A study of alkyl chain conformational changes in self-assembled n-octadecyltrichlorosilane monolayers on fused silica surfaces

The adsorption and conformational changes of n-octadecyltrichlorosilane (OTS) self-assembled monolayers on fused silica surfaces are monitored by a nonlinear optical technique, sum-frequency generation (SFG) spectroscopy, and lateral force microscopy (LFM). The effect of a small amount of water in the OTS deposition solution on the alkyl chain conformation within the resulting OTS monolayers is also investigated. Results show that the alkyl chain conformational changes of OTS films on the surface of fused silica occur in three stages. The initial stage involves OTS adsorption from solution and the beginning of island formation. During this stage, the alkyl chains within the film are almost completely disordered, though a significant increase in surface coverage occurs. The second stage shows dramatic changes in alkyl chain conformation within the film from disordered gauche conformation to an ordered mainly all-trans conformation, while only a small increase in surface coverage occurs. The final stage is a much slower adsorption process. Although the surface coverage increases from 90% to a complete monolayer, only a slight increase in the SFG band intensities is observed during this stage.
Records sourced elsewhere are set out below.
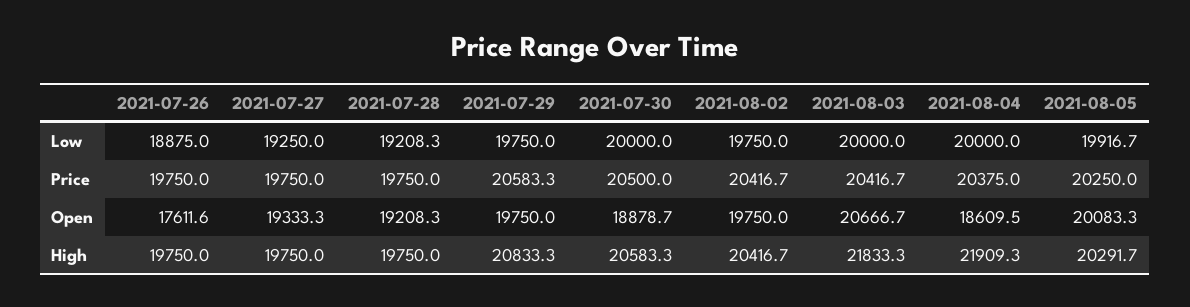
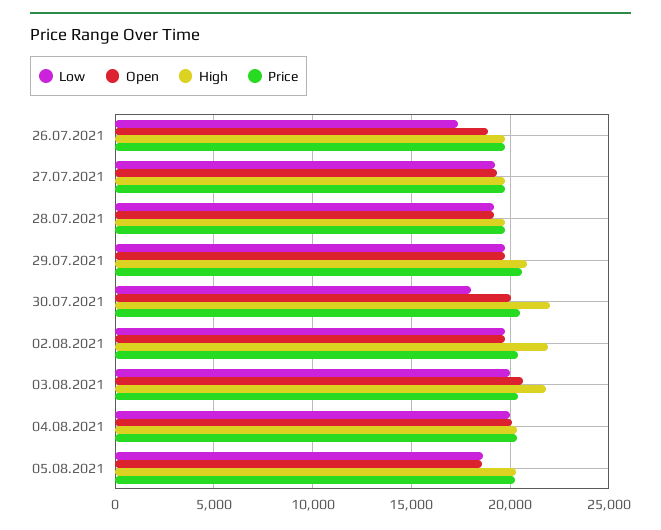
Low, 2021-07-26: 18875 -> 17500
Low, 2021-07-30: 20000 -> 18000
Low, 2021-08-05: 19916.7 -> 18500
Open, 2021-07-26: 17611.6 -> 19000
Open, 2021-07-30: 18878.7 -> 20000
Open, 2021-08-04: 18609.5 -> 20000
Open, 2021-08-05: 20083.3 -> 18500
High, 2021-07-30: 20583.3 -> 22000
High, 2021-08-02: 20416.7 -> 22000
High, 2021-08-04: 21909.3 -> 20500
The early stages of OTS adsorption and the kinetic effect of water in the solvent on the resulting OTS monolayers are also studied by LFM. Island structures are observed, and the correlation of SFG, LFM, and contact angle measurements suggests that both uniform growth (monomer deposition) and island growth (aggregate deposition) occur during the OTS adsorption. The effect that water in the deposition solution has on each of these mechanisms is discussed.